Data to use –
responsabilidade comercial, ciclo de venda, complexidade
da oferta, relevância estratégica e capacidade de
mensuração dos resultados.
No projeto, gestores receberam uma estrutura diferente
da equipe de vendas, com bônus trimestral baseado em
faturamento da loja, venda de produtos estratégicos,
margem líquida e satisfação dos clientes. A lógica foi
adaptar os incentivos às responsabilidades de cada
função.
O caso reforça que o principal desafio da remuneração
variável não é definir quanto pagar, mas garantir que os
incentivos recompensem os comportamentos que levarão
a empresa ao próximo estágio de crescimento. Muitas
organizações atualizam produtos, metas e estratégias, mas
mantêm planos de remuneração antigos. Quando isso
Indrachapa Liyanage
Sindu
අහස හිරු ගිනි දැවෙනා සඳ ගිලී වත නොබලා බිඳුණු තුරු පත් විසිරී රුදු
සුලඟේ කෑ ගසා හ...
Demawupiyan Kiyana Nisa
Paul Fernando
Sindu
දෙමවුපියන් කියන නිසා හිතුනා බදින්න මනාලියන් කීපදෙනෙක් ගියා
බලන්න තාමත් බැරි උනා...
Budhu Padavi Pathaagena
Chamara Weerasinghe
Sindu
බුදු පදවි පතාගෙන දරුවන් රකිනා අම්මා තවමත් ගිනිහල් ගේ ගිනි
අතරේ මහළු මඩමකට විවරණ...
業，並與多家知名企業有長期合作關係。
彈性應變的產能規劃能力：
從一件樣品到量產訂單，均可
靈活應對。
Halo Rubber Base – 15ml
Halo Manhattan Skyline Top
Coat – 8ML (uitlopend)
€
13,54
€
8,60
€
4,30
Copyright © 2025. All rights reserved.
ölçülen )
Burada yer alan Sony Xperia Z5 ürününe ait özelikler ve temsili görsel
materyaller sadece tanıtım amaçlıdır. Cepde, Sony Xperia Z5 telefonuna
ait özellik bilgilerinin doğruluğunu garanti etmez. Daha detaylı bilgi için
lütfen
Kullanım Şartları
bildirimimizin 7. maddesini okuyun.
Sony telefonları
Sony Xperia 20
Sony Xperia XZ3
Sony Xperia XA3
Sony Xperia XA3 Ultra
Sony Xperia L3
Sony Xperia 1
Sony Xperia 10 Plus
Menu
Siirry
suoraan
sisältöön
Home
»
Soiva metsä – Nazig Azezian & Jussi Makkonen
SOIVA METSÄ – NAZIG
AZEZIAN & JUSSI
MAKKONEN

Activity –
Copy out the items again, replacing every "Sindu" with "SINDU" and leaving everything else unchanged.

Solution to this problem –
responsabilidade comercial, ciclo de venda, complexidade
da oferta, relevância estratégica e capacidade de
mensuração dos resultados.
No projeto, gestores receberam uma estrutura diferente
da equipe de vendas, com bônus trimestral baseado em
faturamento da loja, venda de produtos estratégicos,
margem líquida e satisfação dos clientes. A lógica foi
adaptar os incentivos às responsabilidades de cada
função.
O caso reforça que o principal desafio da remuneração
variável não é definir quanto pagar, mas garantir que os
incentivos recompensem os comportamentos que levarão
a empresa ao próximo estágio de crescimento. Muitas
organizações atualizam produtos, metas e estratégias, mas
mantêm planos de remuneração antigos. Quando isso
Indrachapa Liyanage
SINDU
අහස හිරු ගිනි දැවෙනා සඳ ගිලී වත නොබලා බිඳුණු තුරු පත් විසිරී රුදු
සුලඟේ කෑ ගසා හ...
Demawupiyan Kiyana Nisa
Paul Fernando
SINDU
දෙමවුපියන් කියන නිසා හිතුනා බදින්න මනාලියන් කීපදෙනෙක් ගියා
බලන්න තාමත් බැරි උනා...
Budhu Padavi Pathaagena
Chamara Weerasinghe
SINDU
බුදු පදවි පතාගෙන දරුවන් රකිනා අම්මා තවමත් ගිනිහල් ගේ ගිනි
අතරේ මහළු මඩමකට විවරණ...
業，並與多家知名企業有長期合作關係。
彈性應變的產能規劃能力：
從一件樣品到量產訂單，均可
靈活應對。
Halo Rubber Base – 15ml
Halo Manhattan Skyline Top
Coat – 8ML (uitlopend)
€
13,54
€
8,60
€
4,30
Copyright © 2025. All rights reserved.
ölçülen )
Burada yer alan Sony Xperia Z5 ürününe ait özelikler ve temsili görsel
materyaller sadece tanıtım amaçlıdır. Cepde, Sony Xperia Z5 telefonuna
ait özellik bilgilerinin doğruluğunu garanti etmez. Daha detaylı bilgi için
lütfen
Kullanım Şartları
bildirimimizin 7. maddesini okuyun.
Sony telefonları
Sony Xperia 20
Sony Xperia XZ3
Sony Xperia XA3
Sony Xperia XA3 Ultra
Sony Xperia L3
Sony Xperia 1
Sony Xperia 10 Plus
Menu
Siirry
suoraan
sisältöön
Home
»
Soiva metsä – Nazig Azezian & Jussi Makkonen
SOIVA METSÄ – NAZIG
AZEZIAN & JUSSI
MAKKONEN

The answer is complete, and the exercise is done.